Big Data/Machine Learning/AI
Machine Learning for Predicting Cardiovascular Health in South American Pediatric Population. Tiago Almeida de Oliveira* Mateus Silva Rocha Tiago Almeida de Oliveira Marcus Vinicius Nascimento-Ferreira Alexandre Chiavegatto Filho Augusto Cesar Ferreira De Moraes
This study aimed to develop cardiovascular health (CVH) prediction models for South American children and adolescents, incorporating a range of extrinsic and intrinsic factors. We analyzed data from the South American Youth/Child Cardiovascular and Environmental (SAYCARE) Study, an observational multicenter feasibility study, focused on individuals aged 3-18 years in five different South American cities. Of the initial 475 participants, those with incomplete data on dietary intake, physical activity, nicotine exposure, sleep health, body mass index, blood lipids, fasting glucose, blood pressure, or missing covariate data were excluded.
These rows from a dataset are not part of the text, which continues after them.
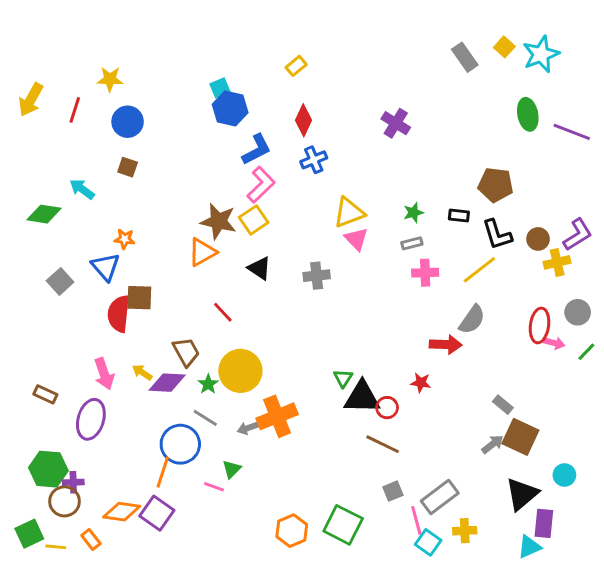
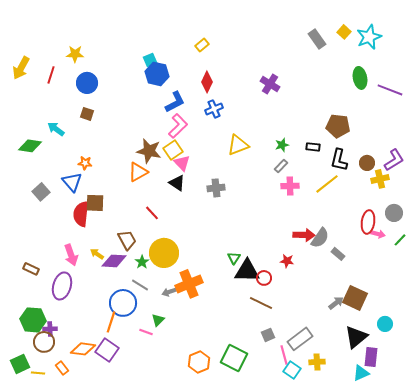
black L-shape: (497, 235) -> (339, 160), turned 30
pink triangle: (356, 239) -> (182, 163), moved
gray rectangle: (412, 243) -> (281, 166), turned -32
gray semicircle: (472, 320) -> (320, 238), moved
gray rectangle: (503, 405) -> (338, 254), moved

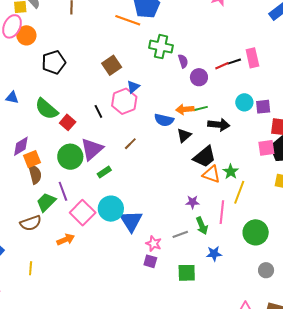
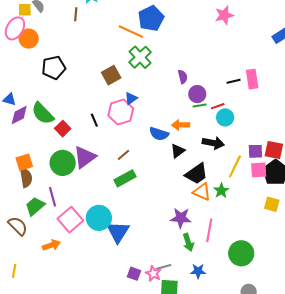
green cross: (161, 47) -> (140, 57), moved, turned 30
red line: (222, 66) -> (218, 106), moved
cyan circle: (244, 102) -> (225, 117), moved
purple square: (263, 107) -> (255, 151), moved
green line: (201, 108) -> (200, 106), moved
purple diamond: (21, 146) -> (19, 115), moved
green rectangle: (104, 172) -> (125, 178), moved, size x1.5
yellow line: (239, 192) -> (235, 166), moved
purple star: (192, 202) -> (181, 218), size x1.5
brown semicircle: (31, 223) -> (18, 226), turned -120
gray line: (180, 234) -> (163, 267), moved
pink star: (154, 244) -> (153, 274), moved

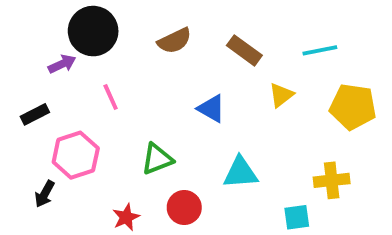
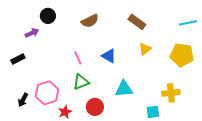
black circle: (93, 31) -> (48, 16), size x0.6
brown rectangle: (244, 50) -> (137, 22), moved
cyan line: (320, 50) -> (188, 23), moved
pink line: (111, 97) -> (78, 58), moved
pink hexagon: (76, 155) -> (47, 93), moved

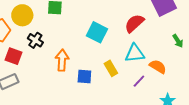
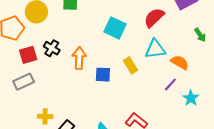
black cross: (35, 40) -> (52, 48), moved
red square: (14, 56) -> (28, 55), turned -36
purple line: (139, 81) -> (170, 84), moved

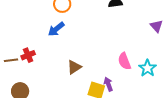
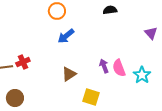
blue arrow: (56, 29) -> (66, 36), moved
purple arrow: (108, 84) -> (104, 66), moved

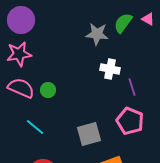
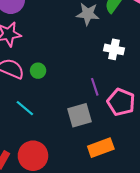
white cross: (110, 69) -> (114, 49), moved
purple line: (132, 87) -> (95, 87), moved

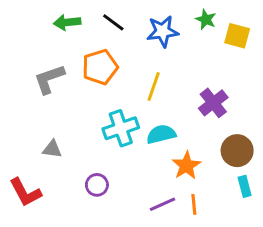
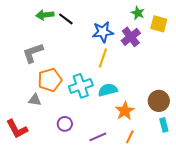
black line: (113, 22) -> (66, 19), moved
blue star: (163, 31) -> (103, 32), moved
orange pentagon: (100, 67) -> (50, 80), moved
purple cross: (213, 103) -> (131, 37), moved
purple line: (163, 204) -> (98, 137), moved
orange line: (194, 204) -> (130, 137), turned 32

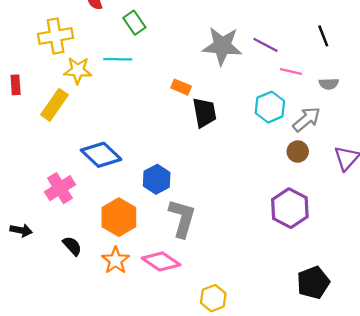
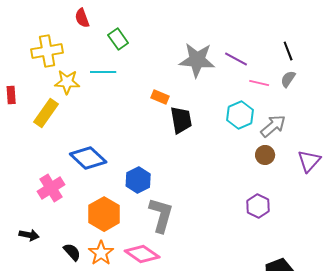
gray semicircle: (329, 84) -> (288, 79), moved, turned 126
purple hexagon: (290, 208) -> (258, 206), size x0.7
black arrow: (21, 230) -> (29, 235), moved
black semicircle: (72, 246) -> (72, 252), moved

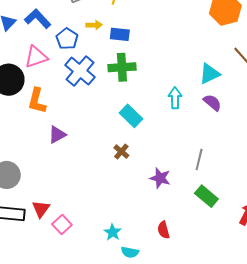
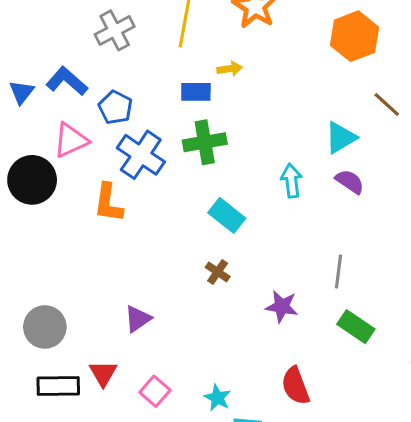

The models considered sociodemographic, maternal, environmental, and behavioral factors, including nutritional status. CVH was categorized as low (Class 1 – prevalence 0.56), moderate (Class 2 – prevalence 0.24) or high (Class 3 – prevalence 0.20). The study employed a 70/30 split for training and testing the algorithms. This approach provided a comprehensive analysis of CVH predictors in this demographic. Exploratory analysis, employing Spearman and biserial correlation, addressed multicollinearity concerns (dropping variables with a correlation >0.90). Z-score was used for feature standardization, and one-hot encoding was applied to categorial features. After preprocessing and data cleaning, the sample size was comprised of 297 observations. A six-class model comparison was undertaken using popular algorithms for tabular data (XGBoost, KNN, LightGBM, SVM, Logistic Regression Multinomial, and Random Forest) and different multinomial strategies (One vs One, One vs Rest, Multiclass). The chosen model, Random Forest, exhibited superior performance, and after refinement and validation through 5-fold cross-validation using Grid Search, the Multiclass model was selected. It achieved an area under the ROC curve of 0.88 in the test set, with strong predictive capabilities across CVH categories (Class 1: 0.85, Class 2: 0.79, Class 3: 0.99).